Abri o microondas e tinha um banquete lá dentro: pão de queijo, pão de cereja, sonho de creme e assim vai. Por um mundo que eu possa comer e não engordar, amém.
Tomei um café reforçado. Qual é, dizem que essa é a refeição mais importe do dia, então...
Limpei a bagunça que fiz na mesa e decidi andar de bicicleta pelo condomínio. Coloquei meu tênis e meu oculos, peguei minha bicicleta que estava no quintal dos fundos, montei nela e fui ser feliz. Tava um tempo bom, sol porém bastante fresco. Passei em frente a casa do Lucas e encontrei Leandro agarrado em uma garota.
- Que isso hein! - gritei e ri.
Os dois se soltaram rapidamente e os rostos coraram de vergonha.
- Ah! É você - ele disse colocando a mão no coração em sinal de alivio.
- Podem continuar ai, não vou mais atrapalhar. - ri.
A menina, de cabelos castanhos até o meio das costas sorriu tímida.
- De boa - ele deu de ombros.
A menina limpou a garganta. - Ah, essa aqui é a Ana Clara - ele apontou pra mim - ela é a garota que meu irmão tá apaixonado, mó chatice. - ele disse um pouco baixo.
- Se fecha ou! - mostrei a lingua e nós rimos. - Prazer - acenei para ela.
- Oi, sou a Milla. - ela acenou de volta.
- Bom, vou nessa.
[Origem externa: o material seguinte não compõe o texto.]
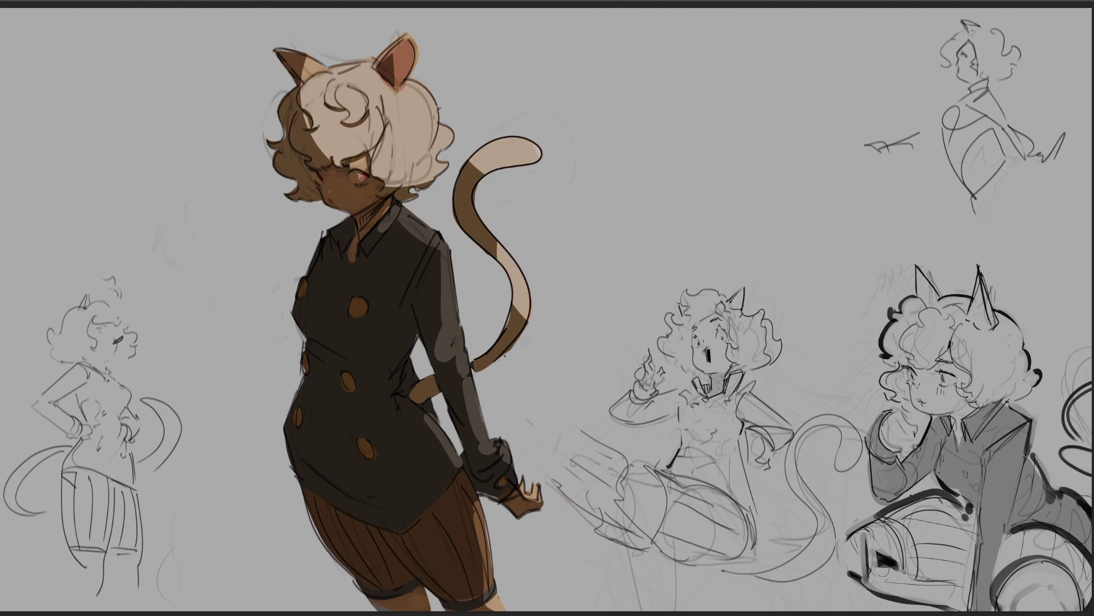
{"action": "mouse_move", "coordinate": [429, 478]}
{"action": "left_mouse_down"}
{"action": "mouse_move", "coordinate": [513, 604]}
{"action": "mouse_move", "coordinate": [279, 570]}
{"action": "mouse_move", "coordinate": [140, 476]}
{"action": "left_mouse_up"}
{"action": "key", "text": "ctrl+z"}
{"action": "left_click_drag", "start_coordinate": [320, 593], "coordinate": [433, 605]}
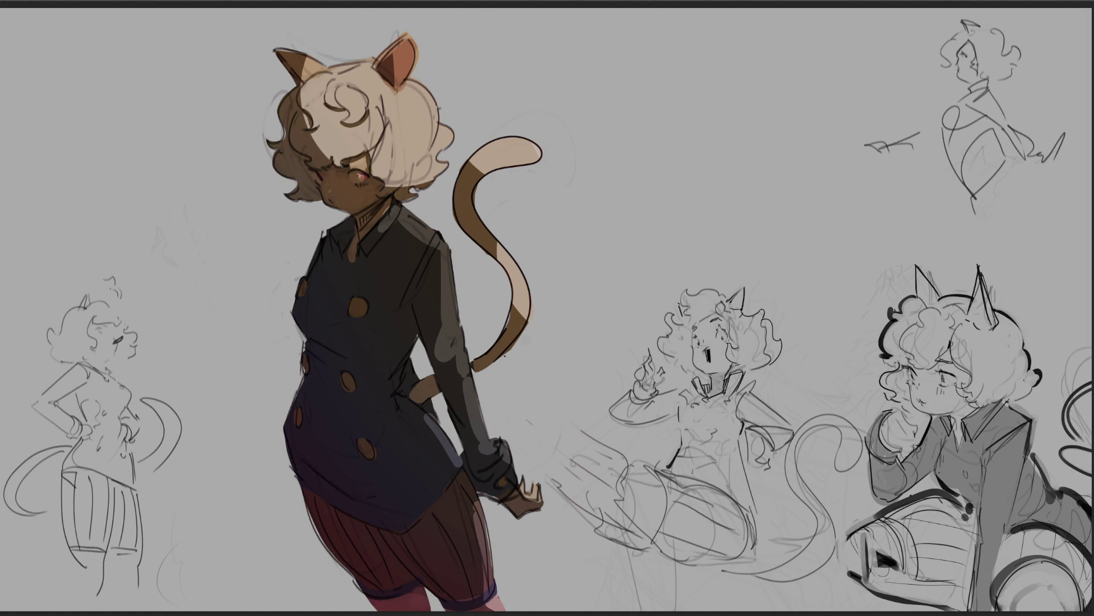
Recolour the cream hair, ears and tail tip to teal after rejecting a pink tint
{"action": "left_click_drag", "start_coordinate": [342, 74], "coordinate": [399, 131]}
Felicidades - mandei beijo e voltei a subir na bicicleta.
- Idem, cunhadinha.
- RA RA - fingi rir, mas logo ri de verdade. Foi bom ouvir ele me chamar assim, confesso.
Voltei a pedalar, observando tudo ao meu redor. Depois de muito andar, parei em baixo de uma árvore para descansar. Peguei a garrafinha que tinha colocado embaixo do cano e tomei tudo num único gole.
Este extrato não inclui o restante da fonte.